Fairfax Media, Trade Me
Fairfax Media has finally decided to get the ball rolling on the partial float of its New Zealand-based online auctions and classified business Trade Me after listening to analysts wax lyrical about the potential benefits of the move since April this year. Fairfax boss Greg Hywood's announcement of the move certainly hit the mark with Fairfax's ailing shareholders, who sent the stock up 7.1 per cent despite the company swinging to a massive loss for the full year. The green light from Hywood comes after UBS concluded its strategic review of its portfolio of assets. Fairfax intends to sell between 30 and 35 per cent of Trade Me through the IPO, with the funds raised to be used to reduce debt and possibly lift dividends at some point for shareholders. UBS has been appointed the sole lead manager for the float, the timing of which still needs to be finalised. (Read more about the deal in today's Tech Deals in Technology Spectator).
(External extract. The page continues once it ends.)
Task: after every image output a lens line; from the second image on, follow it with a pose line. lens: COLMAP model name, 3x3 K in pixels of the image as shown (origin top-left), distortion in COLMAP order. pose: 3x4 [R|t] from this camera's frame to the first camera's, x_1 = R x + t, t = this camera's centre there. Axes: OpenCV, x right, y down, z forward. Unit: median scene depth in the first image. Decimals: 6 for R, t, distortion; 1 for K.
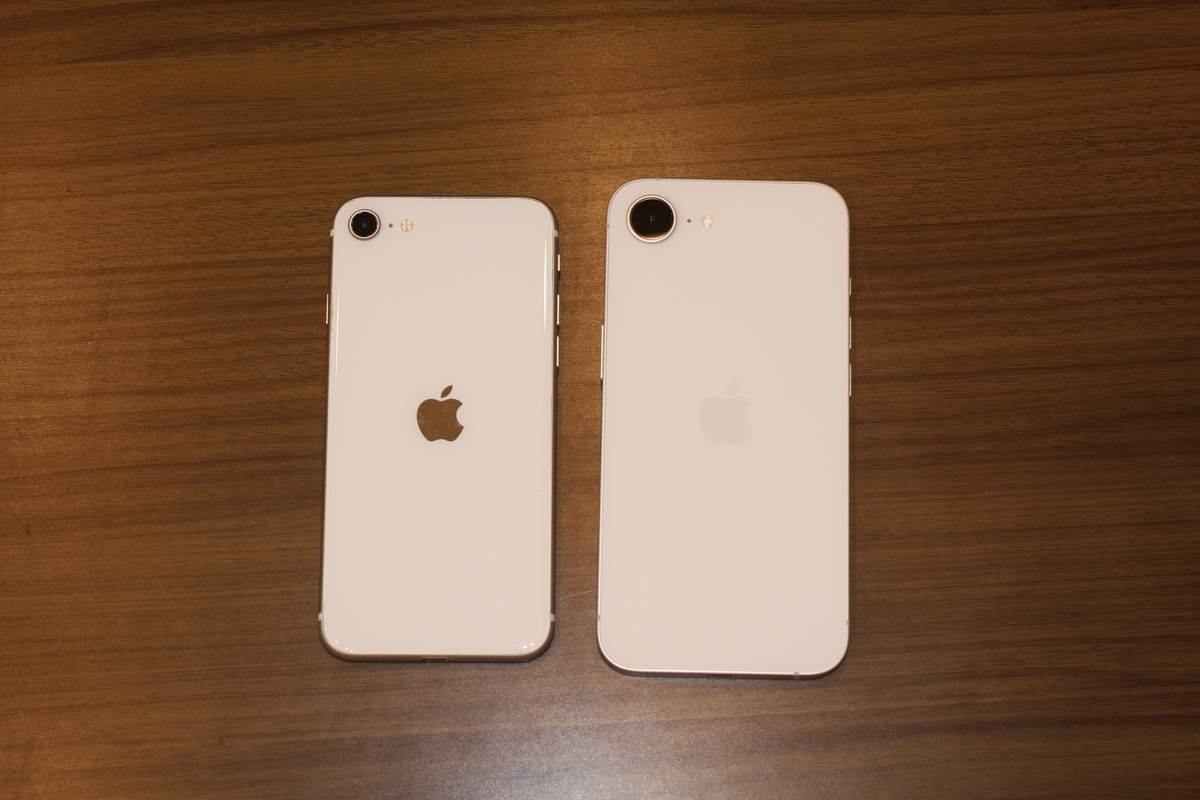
lens RADIAL K [[2688.6, 0, 595.0], [0, 2688.6, 408.1], [0, 0, 1]] dist [0.154448, 0.000000]
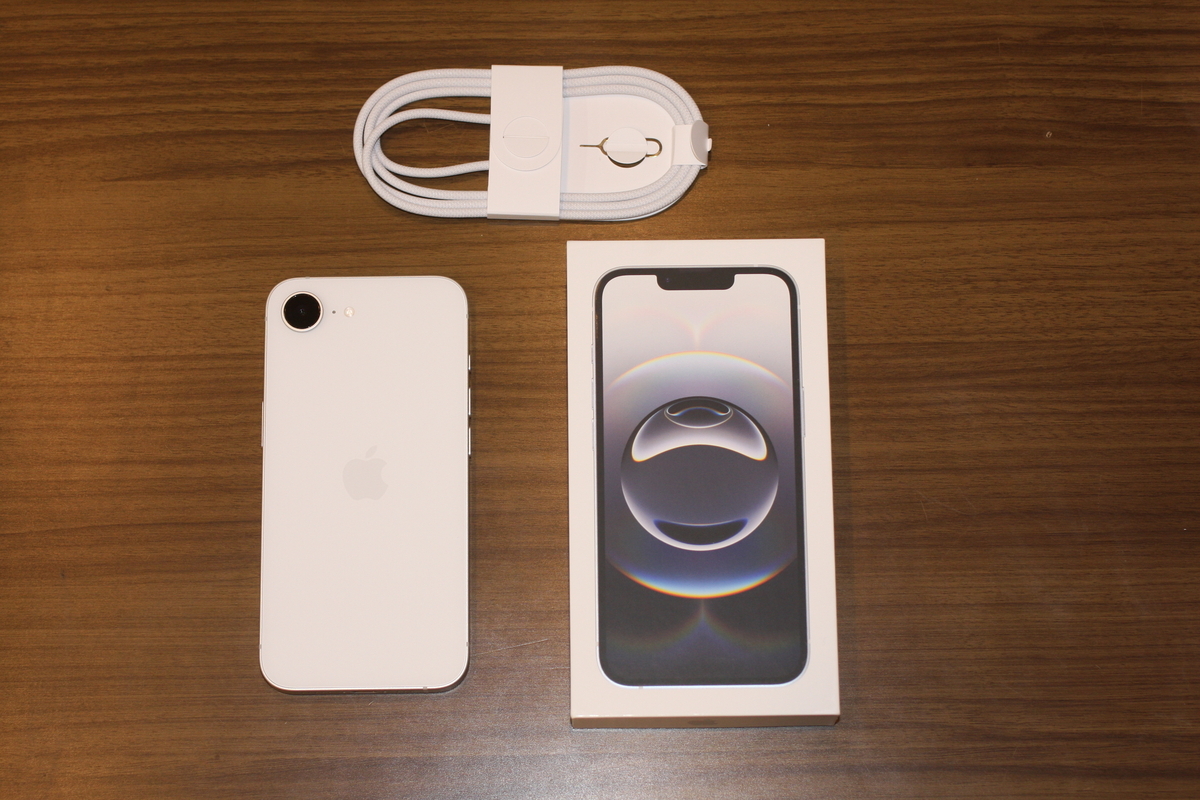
lens RADIAL K [[2688.6, 0, 607.2], [0, 2688.6, 391.7], [0, 0, 1]] dist [0.154448, 0.000000]
pose [[0.998897, 0.042290, 0.020398, 0.003266], [-0.041923, 0.998957, -0.018100, -0.022785], [-0.021142, 0.017225, 0.999628, -0.194548]]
ASX, Elmer Funke Kupper, David Gonski
ASX Limited has found a new CEO with former Tabcorp boss and one-time top ANZ bank executive Elmer Funke Kupper taking the job to allow long-serving boss Robert Elstone to finally hang up his boots. With the planned merger with Singapore Exchange going sour earlier this year, finding a replacement for Elstone was the top priority for ASX chairman David Gonski and while he has found a worthy candidate, the move has surprised analysts and also drawn some criticism from commentators. The main reason behind the surprise echoed by analysts is that many had expected an overseas candidate to get the gong, and there is also the perception that Kupper may not have sufficient experience in running exchanges. However, the biggest criticism came not for the choice of the candidate but rather the governance issues the move has raised. The Australian's John Durie took particular exception, saying "ASX chair David Gonski has made the right choice in choosing Elmer Funke Kupper as his chief executive but the wrong call in allowing him to stay on the Tabcorp board.” The move is a breach of clause 7.3 of the ASX board charter, which prevents the ASX chief being on any other board. However, as Fairfax's CBD column points out, Gonski is not backing away, telling all and sundry that the ASX has every right to amend the charter as it sees fit.
Wrapping up
The hardware war between Woolworths and Wesfarmers-owned Bunnings may take a little longer to eventuate than we thought after the retailer's outgoing boss Michael Luscombe told shareholders last week that not only is the roll out of its Masters chain going to take longer than expected, it's going to cost a whole lot more as well. As Fairfax's Adele Ferguson points out, the sobering news will tame the expectations of the Woolworths faithful who are no doubt still digesting the dramatic slowdown in the retailer's annual growth. Woolworths is set to open the doors to its first Masters store at Braybrook in Melbourne this week but the bottom line is that the venture is not going to make any money for the next four years, and cost more than what was originally expected. As a result, new Woolworths boss Grant O'Brien will no doubt have his hands full with jittery investors going forward. Meanwhile, there is talk that Royal Dutch Shell and PetroChina's takeover target Bow Energy may have received interest from other interested parties, although that is unlikely to help it escape the embrace of the energy majors. In other news, ANZ Banking Group may be looking at a Japanese target with the AFR reporting that the bank may have its eyes on Tokyo Star Bank or Aozora Bank. Finally in big international banking news, Greece's second and third largest banks, Eurobank and Alpha Bank, are set to announce a merger to better cope with a severe sovereign debt crisis and recession. According to Reuters, the deal would create the biggest bank in southeast Europe by assets and should help the two lenders avoid turning to a state liquidity support mechanism. Given the current state of affairs in Europe this deal could be the first of many to come.